A lo largo de mi vida profesional he escrito en contra y a favor de don Fernando Rubio. Ahora me quedo sin argumentos para hablar de don Fernando, de quien yo dije en cierta ocasión que moriría con las botas puestas. Me quedo sin argumentos acaso porque me lacera el dolor de perder a un entrañable amigo. Me distinguió siempre con su afecto y me lo demostró además.

Y eso que hace 51 años, cuando don Fernando entró a dirigir la parroquia de San Juan, con ideas nuevas en lo referente a las necesidades materiales y su dotación, me alarmé, y así lo dije sin comedimiento, porque me pareció que resucitaba los antiguos e injustos diezmos y primicias para una cooperativa parroquial.

Al paso del tiempo, don Fernando sacó adelante su proyecto, verdaderamente solidario y, por ende, comunitario.
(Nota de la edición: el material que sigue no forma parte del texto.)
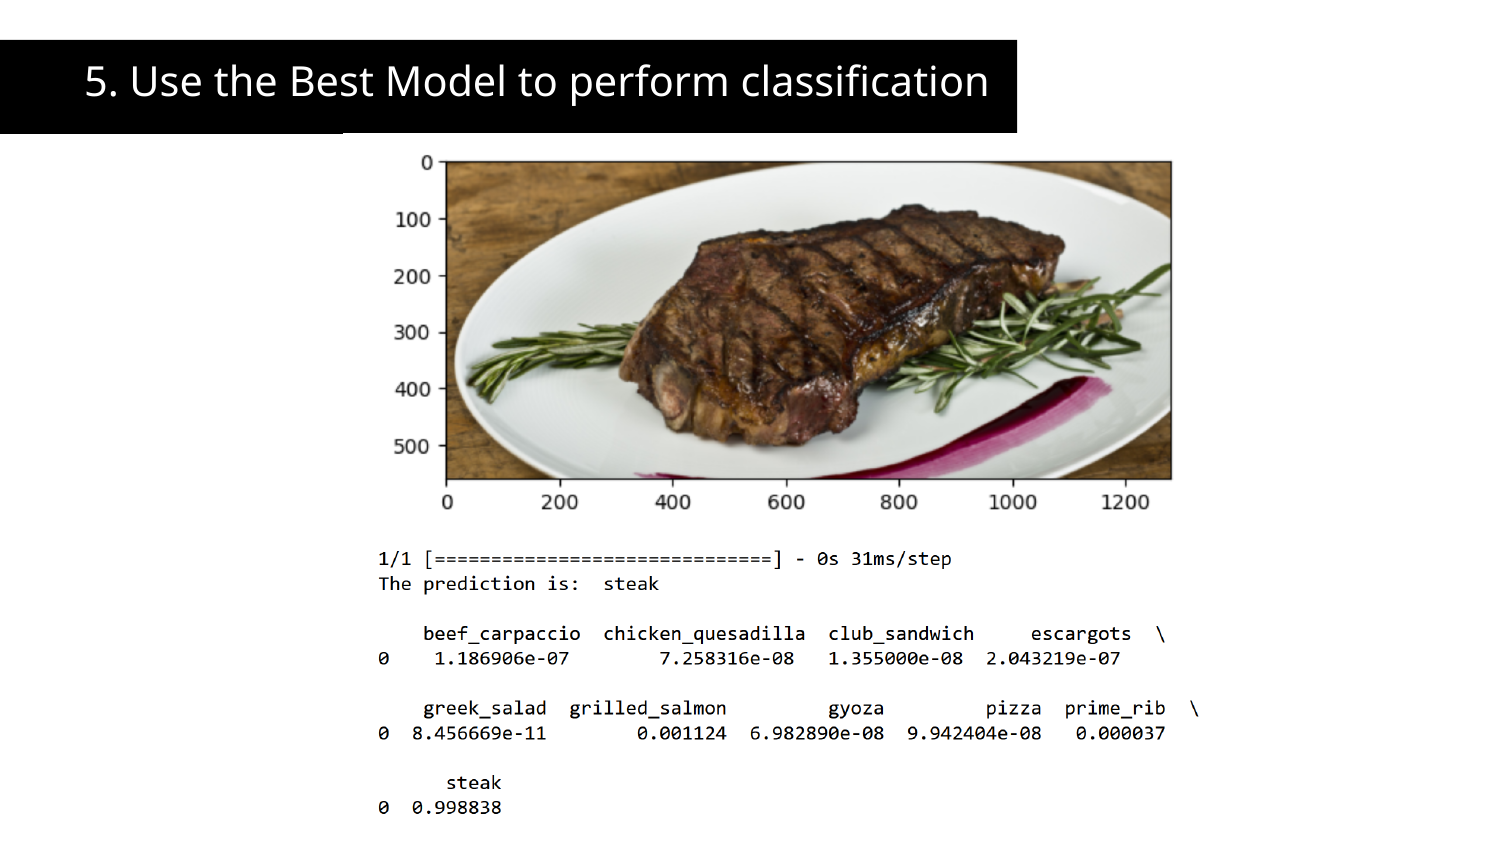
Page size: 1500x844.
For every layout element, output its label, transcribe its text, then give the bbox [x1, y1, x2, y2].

picture [342, 133, 1221, 834]
title 5. Use the Best Model to perform classification [0, 39, 1018, 134]
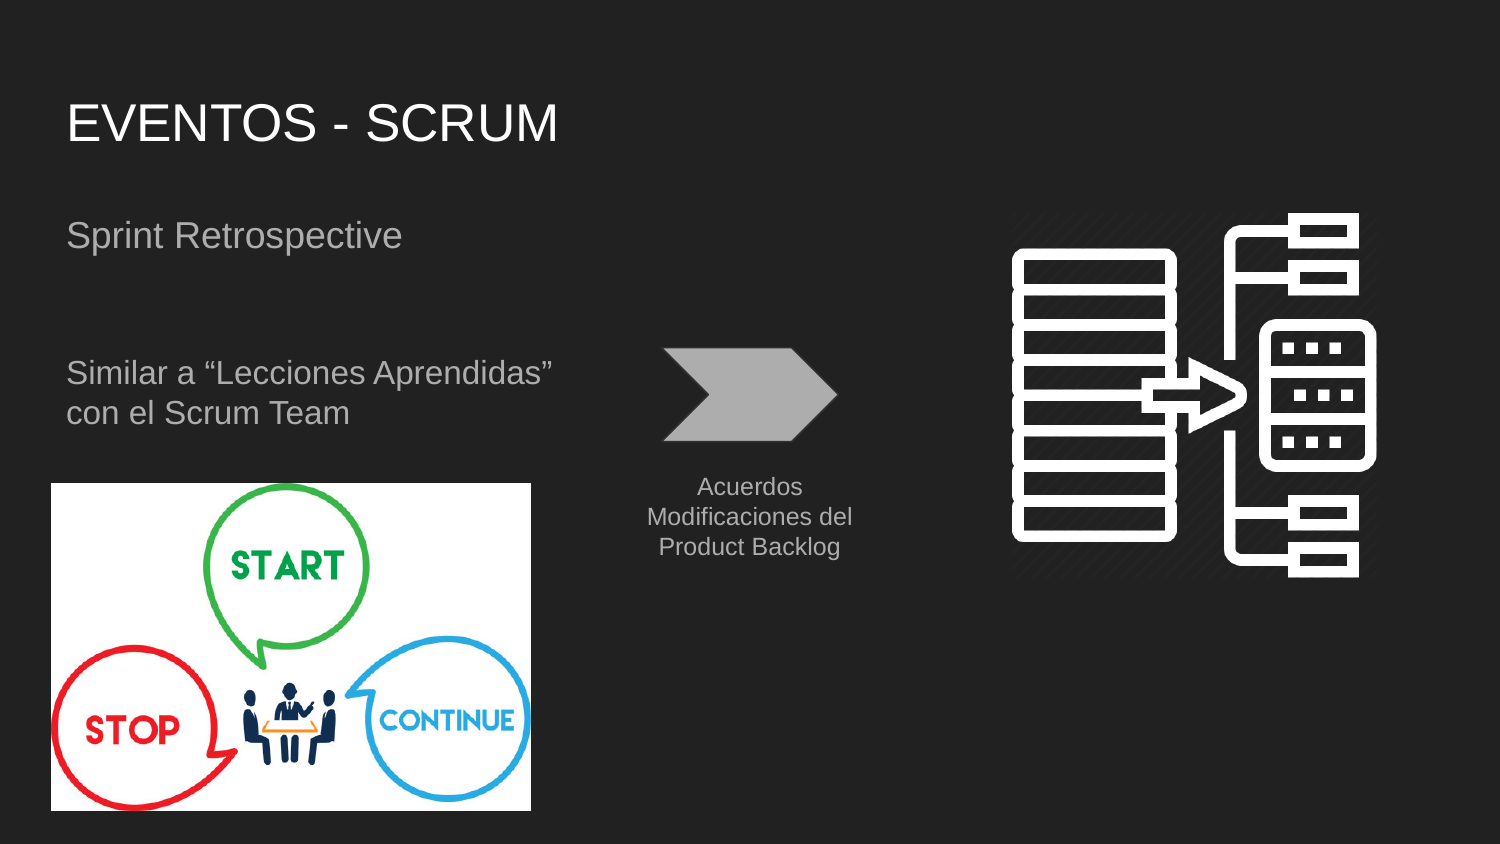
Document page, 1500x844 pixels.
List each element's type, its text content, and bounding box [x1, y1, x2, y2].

Entonces era yo feligrés de la parroquia y tuve íntimamente que reconocer mi error al atacar el proyecto. Proyecto eficaz porque ha sido y es la casa de todos, la casa de todos y para todo -espiritual o material- en la calle de Fray Ceferino. Punto de encuentro en el tardofranquismo y durante la transición cuando la cultura y las ideas se abrían en todas las direcciones.

Pues bien, don Fernando no me miró nunca por encima del hombro: «Te has equivocado, muchacho», sino que tenía el corazón a flor de piel en eso de ejercer viva la caridad.

Una vez en esa etapa de libertad pude debatir con otros sobre una película polémica entonces y hoy: «Jesucristo Superstar». Y comprobé la satisfacción de don Fernando por esa transición cultural. Don Fernando no me reprochó nunca mis críticas pretéritas.

Andando el tiempo, he sido un admirador fiel de este párroco que si no ha muerto con las botas puestas, poco ha faltado porque no se quiso jubilar, quiso ser párroco de San Juan el Real y ser el padre espiritual de sus feligreses hasta que el cuerpo le derrumbó en cama. En 51 años como párroco se hizo acreedor del cariño de los competentes colaboradores de que supo rodearse. A los menesterosos transeúntes que llamaban a su puerta para dejar avío les dejaba las llaves de su casa. Me pareció que merecía ser hijo adoptivo de Oviedo, lo escribí y le faltó tiempo al Alcalde para concederle ese honor.

Don Fernando está ya en el Cielo por su ejemplar vida espiritual, por la adopción redentora del Todopoderoso y por 51 años dando el callo en su parroquia, con la misma sonrisa, con el señalado afecto que le caracterizaba.